The Breakfast Table

Jane, Stop This Crazy Thing

And another thing. It just hit me a few minutes ago when I was in the study repainting the red walls a redder red–a project that I estimate will take me approximately 21 painting hours since there also are 28 bookshelves and the back of each will need three coats since red paint streaks so badly–that the way we flit around from topic to topic here (and at our real breakfast table) is indicative of a bigger problem in how we live our lives. We’re so fragmented. My attention, at any given moment, is divided among so many competing thoughts that it makes my teeth ache. An example: This morning after you left for work, I was playing with the baby on the couch and she was wiggling her fingers in the air in a way she considered menacing as she shrieked, “I am the dinosaur. ROARRRRR. The dinosaur is scaring Mommy!” This was perhaps the cutest sight I have ever witnessed in my life. But even as I was saying, “Help, save me from the dinosaur,” I was simultaneously thinking: How am I going to wrap up that column today, the kicker I have stinks; should I roast a chicken for dinner or not because it’s not worth it unless I go get the good chicken and that’s at a butcher store 20 minutes away, and if waste 40 minutes going to a butcher store, how many of those red shelves will I be able to paint today; did I forget to give Zoe that permission slip she needed this morning; is my skin starting to look old; do I hear the dog throwing up a sock in the kitchen; maybe I should just end the piece by referring back to the lead, but then I always do that so …

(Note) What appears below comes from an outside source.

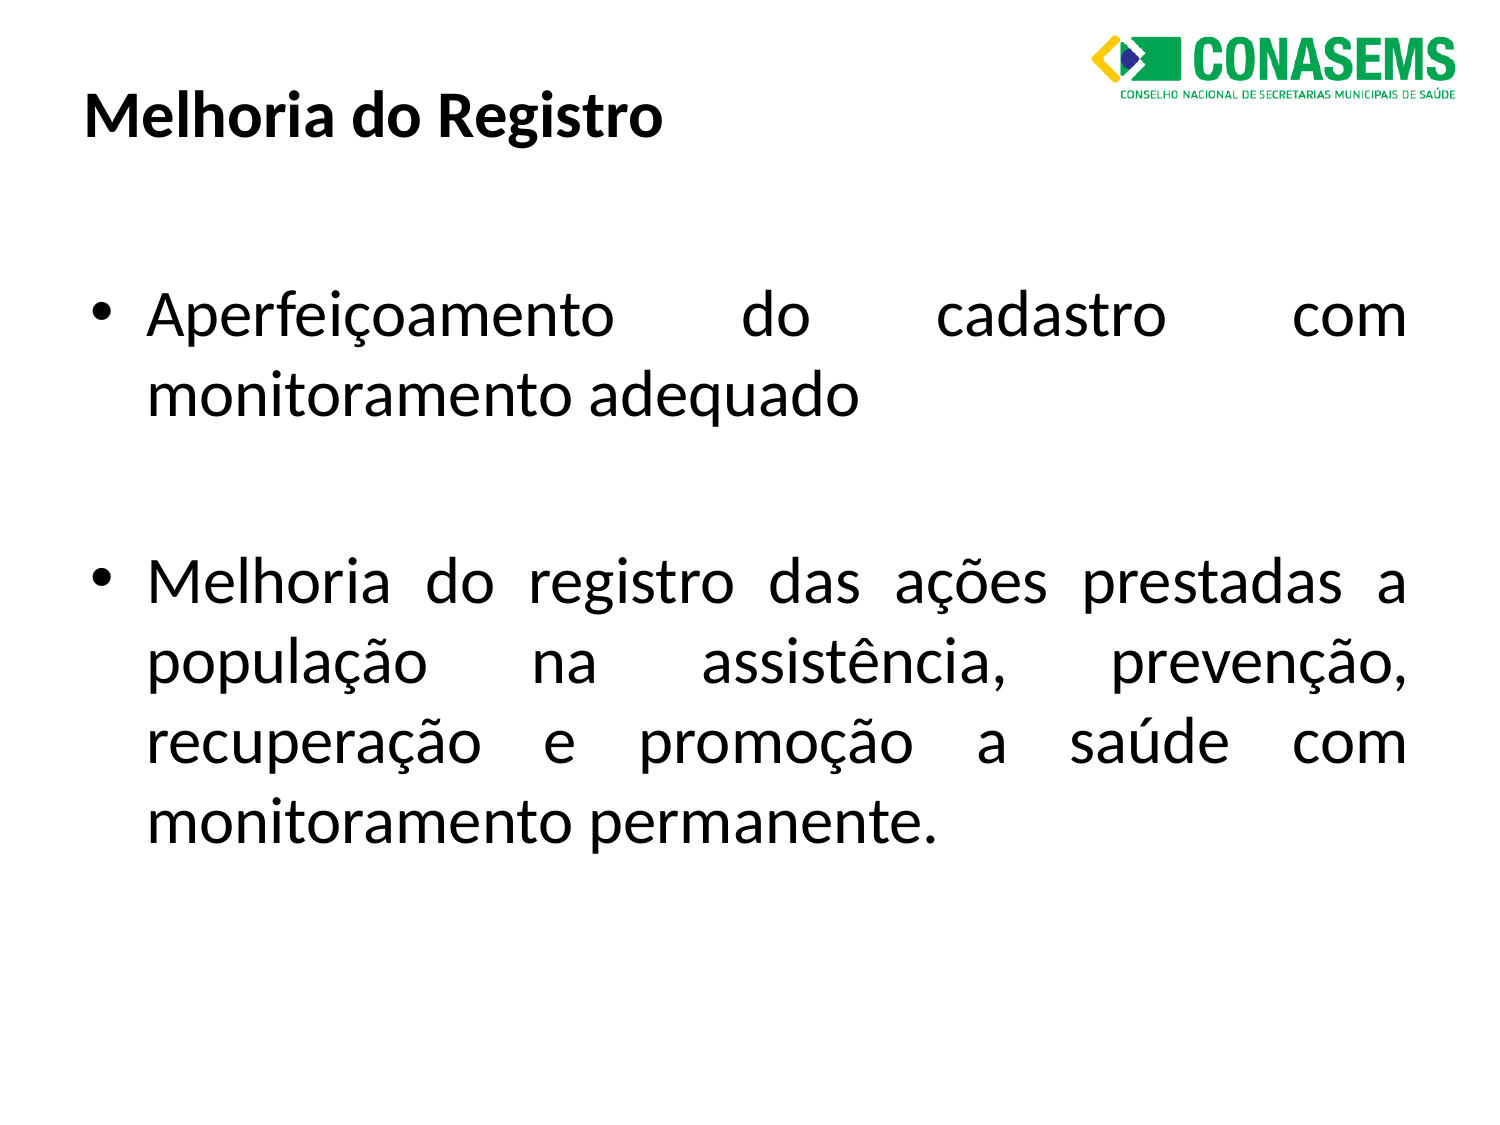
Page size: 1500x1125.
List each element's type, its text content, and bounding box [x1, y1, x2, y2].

list Aperfeiçoamento do cadastro com monitoramento adequado Melhoria do registro das ações prestadas a população na assistência, prevenção, recuperação e promoção a saúde com monitoramento permanente. [75, 262, 1425, 1005]
title Melhoria do Registro [68, 62, 1425, 161]
picture [1086, 29, 1472, 106]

A certain percentage of these thoughts were perhaps valid. If I considered them in an appropriate time and place. But the baby is only going to be this cute and want to play dinosaur for about 10 seconds before she grows up enough to get mean and criticize my hair like the others. So why am I wasting the millisecond? This used to be called multi-tasking and be considered a skill. Even earlier, it was called juggling. And I used to envy people who kept all the balls in the air. I thought they got more out of life because they did more. But now I don’t know. It’s been so long since I fully concentrated on one idea or one task or one anything that my attention span has contracted to be about as long as … well, as long as it takes to paint the backs of three bookshelves. And these, as you know, are not big bookshelves.